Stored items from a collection

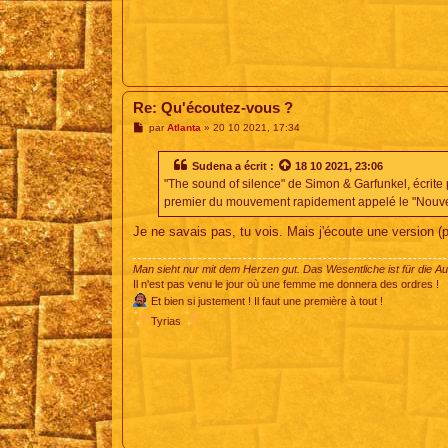
Re: Qu'écoutez-vous ?
M
par
Atlanta
»
20 10 2021, 17:34
e
s
s
Sudena
a écrit :
18 10 2021, 23:06
a
"The sound of silence" de Simon & Garfunkel, écrite p
g
e
premier du mouvement rapidement appelé le "Nouvel 
Je ne savais pas, tu vois. Mais j'écoute une version (
Man sieht nur mit dem Herzen gut. Das Wesentliche ist für die A
Il n'est pas venu le jour où une femme me donnera des ordres !
Et bien si justement ! Il faut une première à tout !
Tyrias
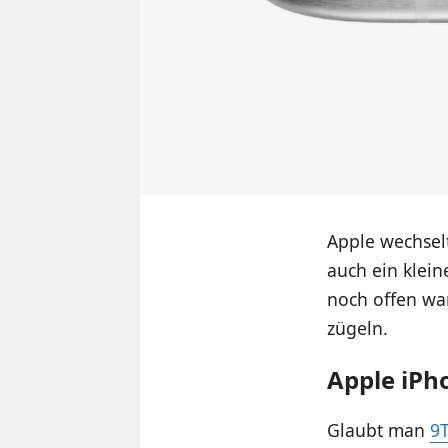
Apple wechsel
auch ein klein
noch offen wa
zügeln.
Apple iPho
Glaubt man
9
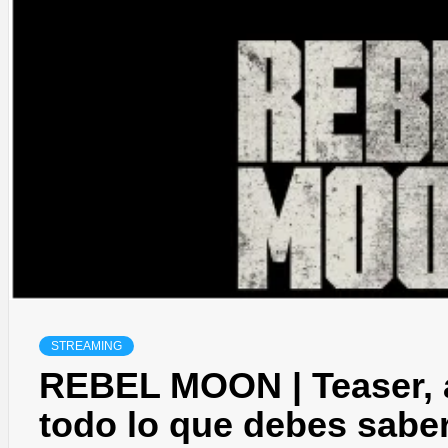
STREAMING
REBEL MOON | Teaser, ar
todo lo que debes sabe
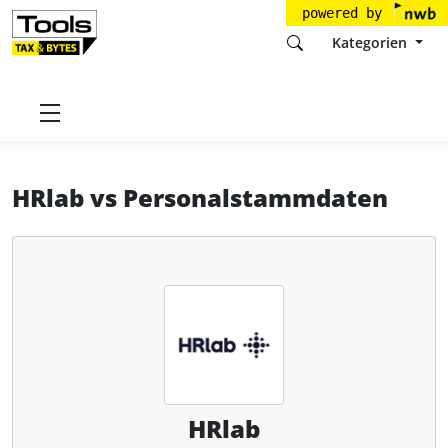
powered by
Kategorien
Startseite
Tools
HRlab GmbH
HRlab
HRlab
vs
Personalstammdaten
HRlab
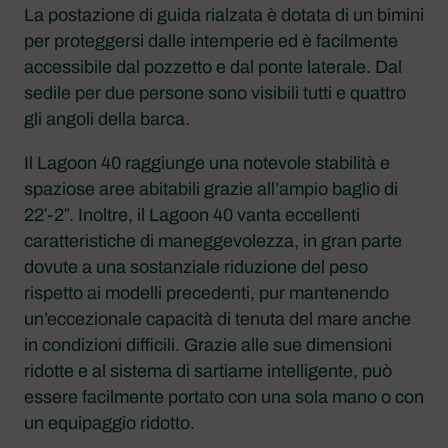
La postazione di guida rialzata è dotata di un bimini
per proteggersi dalle intemperie ed è facilmente
accessibile dal pozzetto e dal ponte laterale. Dal
sedile per due persone sono visibili tutti e quattro
gli angoli della barca.
Il Lagoon 40 raggiunge una notevole stabilità e
spaziose aree abitabili grazie all’ampio baglio di
22′-2″. Inoltre, il Lagoon 40 vanta eccellenti
caratteristiche di maneggevolezza, in gran parte
dovute a una sostanziale riduzione del peso
rispetto ai modelli precedenti, pur mantenendo
un’eccezionale capacità di tenuta del mare anche
in condizioni difficili. Grazie alle sue dimensioni
ridotte e al sistema di sartiame intelligente, può
essere facilmente portato con una sola mano o con
un equipaggio ridotto.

TASK DIRECTIONS: Count how many lines of the material above contain the string "Lagoon", with case counting, and reply with only that number.

SOLUTION FOR THIS EXERCISE: 2